Но в то же время было ему как-то не по себе, — боязно и странно оттого, что кому-то он дорог, кто-то любит его, — будто он невольно обкрадывал… И захотелось бежать прочь, замкнуться одному и ни о чем, абсолютно ни о чем не думать!

— Я тоже люблю тебя, — сказал он, придав голосу глухоту и растерянность. — Но… я часто думаю об этом… получится ли у нас семья? Я боюсь принести тебе несчастье, пойми! («Дай, дай ей надежду, иначе тебе не уйти отсюда легко!») Я обязан все взвесить. Ради тебя. А для этого необходимо время.

Она заплакала. А он лежал, гладил ее волосы и мечтал, когда же наконец вырвется отсюда…

«За все надо расплачиваться. А жаль!»

— Хорошо, — шепнула она, утирая слезы. — Подумай. Я сейчас… — Она встала. — Кофе принесу.

Оставшись один, он осторожно, с облегчением вздохнул. Надо уходить. Завтра, когда наступит по-змеиному мудрое утро, им будет особенно тягостно и неудобно друг перед другом — словно кто-то видел их голых в окно. А для нее эта ночь — каторга. Она — любовница, не жена, вставать ей рано, обязательно до него, чтобы и причесаться, и освежить лицо, и вымыть косметику из морщинок возле глаз, и подмазать реснички вновь — лишь бы не показаться ему увядшей, некрасивой. Мысль об этом будет свербеть в ее сознании до рассвета; отрывист, воспален будет сон ее, и проснется она разбитая, уставшая, подавленная…

— Не надо кофе. — Он нашарил в потемках одежду.

— Ты уезжаешь? — Она прильнула к нему. — Останься…

— Я должен побыть один, — сказал Прошин, мягко отводя ее руки. — Не обижайся.

Он молча оделся и вышел вон.

Улица была темной и сонной. Слегка подморозило. Утих ветер, и кончилась сыпаться сухая снежная крупа. Дышалось легко и привольно. Блики света от фонарей спокойно лежали на черной эмали машины.

«И фонари стояли согнуты, как рыболовные крючки…» — вспомнилась стихотворная строчка собственной выпечки, и он тут же постарался забыть ее, затушевать в памяти, дабы не зацепилась она в голове.

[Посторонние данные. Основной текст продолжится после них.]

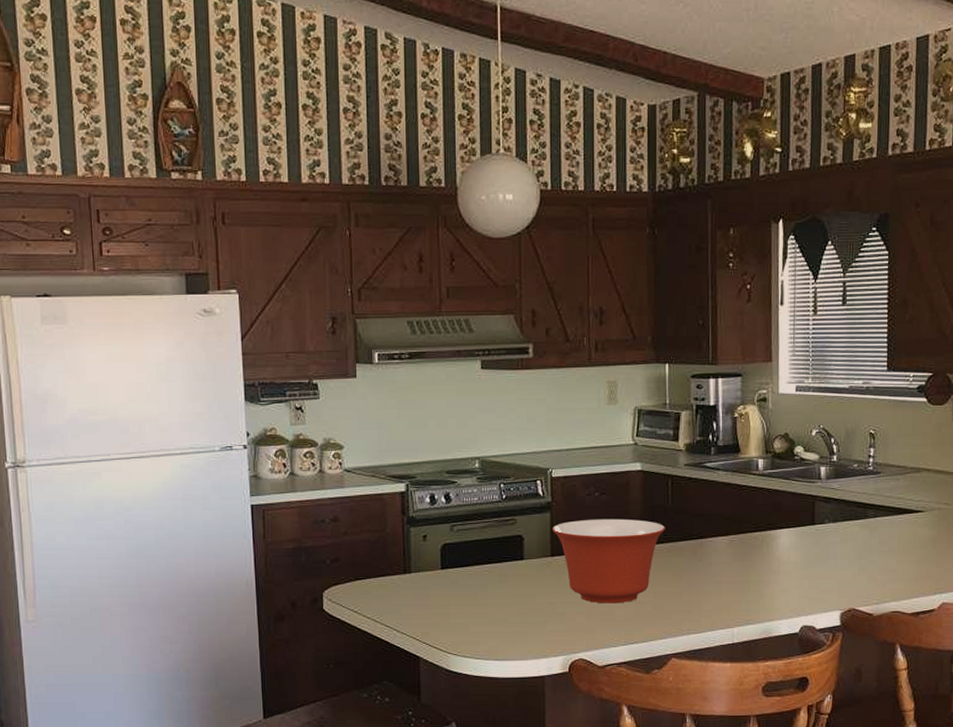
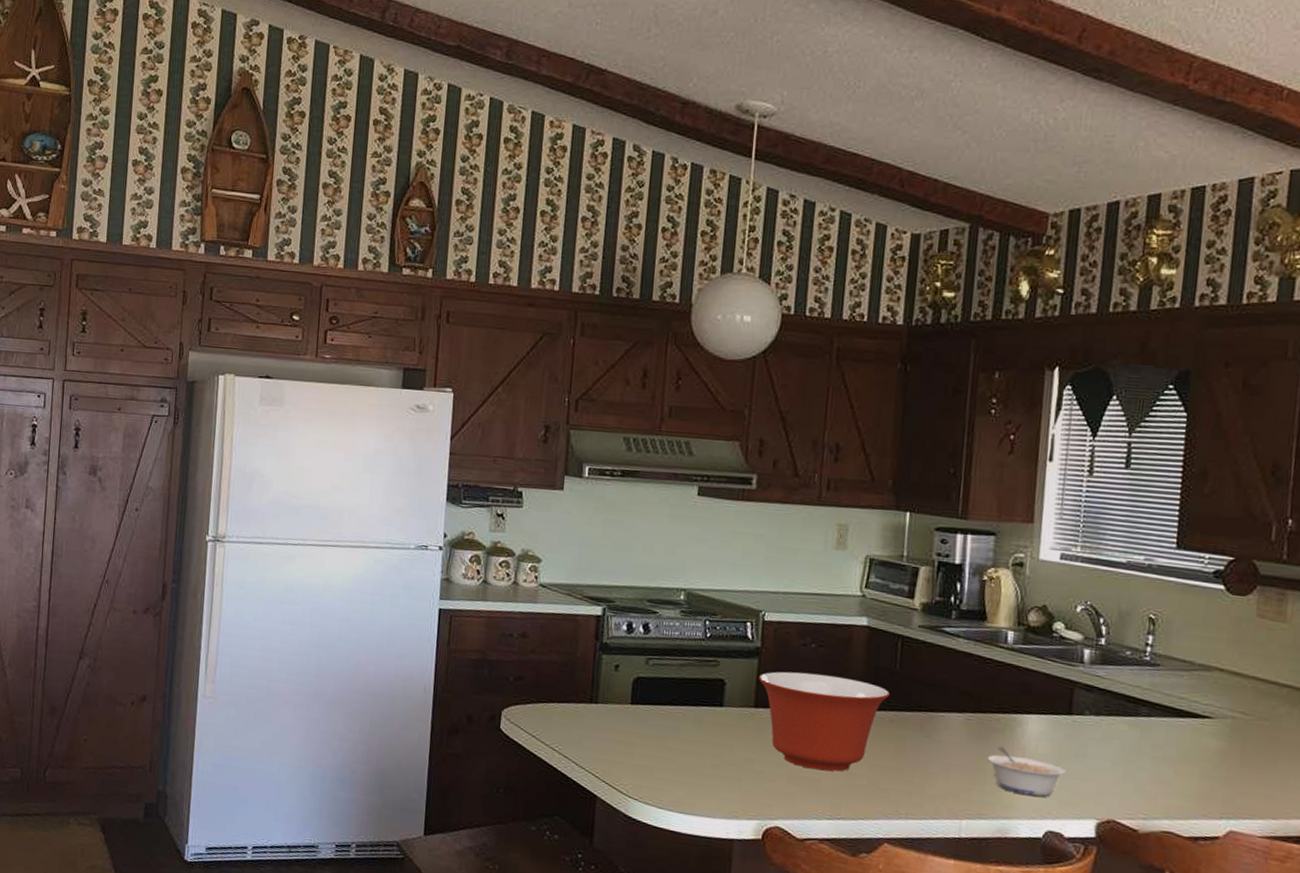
legume: none [750,560,814,598] -> present [987,746,1066,797]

Он сел в машину, пустил движок, и тут ему невыносимо захотелось курить.

«По такому случаю можно», — решил он с иронией, но когда уже нащупал пачку сигарет в кармашке за спинкой сиденья, решил, что никаких поблажек! Столько натерпеться и разом из-за пустякового каприза все перечеркнуть? Нет. Он потерпит. И дело того стоит.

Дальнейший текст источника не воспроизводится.